[The task]
Find the string "Object" in the listing and report every line that has it.

[Data supplied]
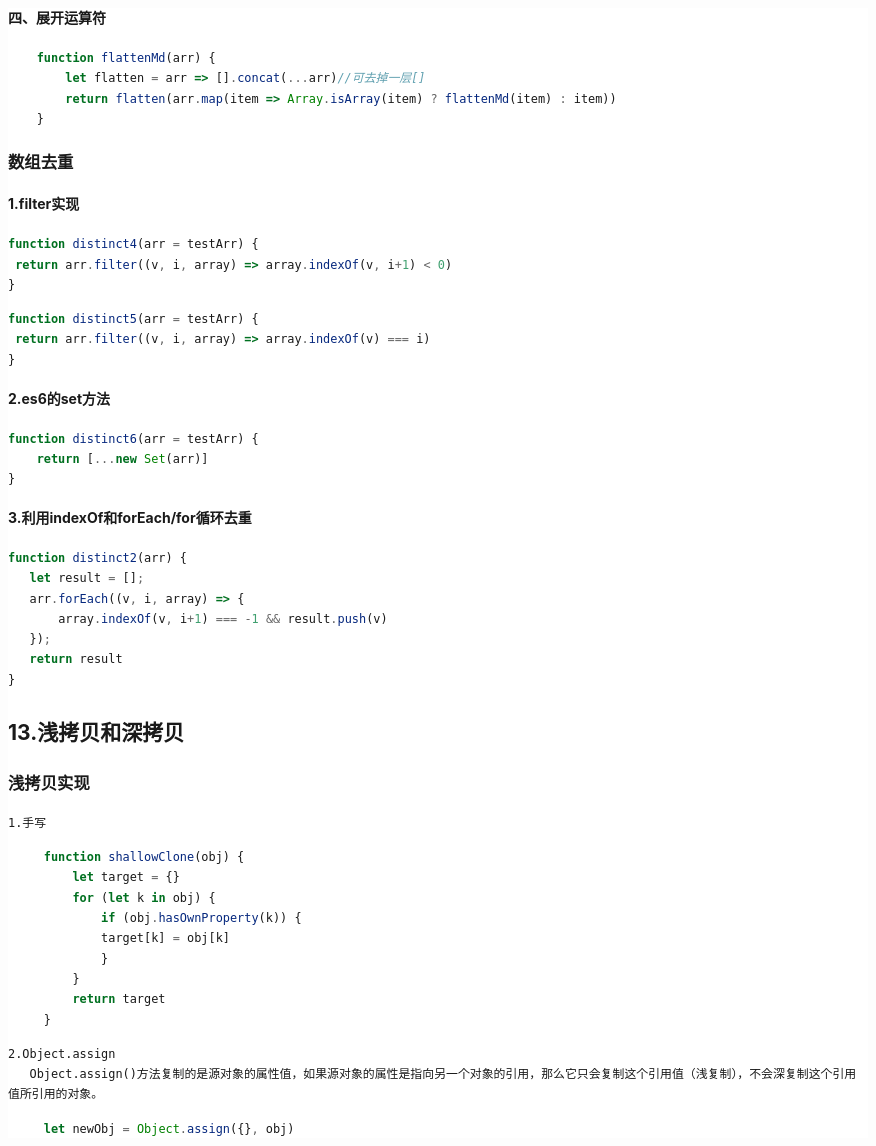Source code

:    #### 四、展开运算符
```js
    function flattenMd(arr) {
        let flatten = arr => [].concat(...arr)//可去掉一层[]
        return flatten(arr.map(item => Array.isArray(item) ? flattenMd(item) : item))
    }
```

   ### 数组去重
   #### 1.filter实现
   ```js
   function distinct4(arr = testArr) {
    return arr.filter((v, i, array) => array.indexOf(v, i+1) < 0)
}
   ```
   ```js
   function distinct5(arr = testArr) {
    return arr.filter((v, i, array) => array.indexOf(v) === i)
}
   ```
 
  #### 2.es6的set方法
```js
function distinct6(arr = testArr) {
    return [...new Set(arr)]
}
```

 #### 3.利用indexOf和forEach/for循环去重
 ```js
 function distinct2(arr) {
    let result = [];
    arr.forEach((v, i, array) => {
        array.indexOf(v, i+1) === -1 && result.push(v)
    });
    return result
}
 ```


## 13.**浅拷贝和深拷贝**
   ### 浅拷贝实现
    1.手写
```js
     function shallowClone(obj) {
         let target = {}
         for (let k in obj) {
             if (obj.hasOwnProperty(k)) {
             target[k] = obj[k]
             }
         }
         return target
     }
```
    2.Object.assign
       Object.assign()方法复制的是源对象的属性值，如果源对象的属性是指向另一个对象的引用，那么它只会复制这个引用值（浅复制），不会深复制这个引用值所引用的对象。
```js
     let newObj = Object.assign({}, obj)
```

[Exercise answer]
    2.Object.assign
       Object.assign()方法复制的是源对象的属性值，如果源对象的属性是指向另一个对象的引用，那么它只会复制这个引用值（浅复制），不会深复制这个引用值所引用的对象。
     let newObj = Object.assign({}, obj)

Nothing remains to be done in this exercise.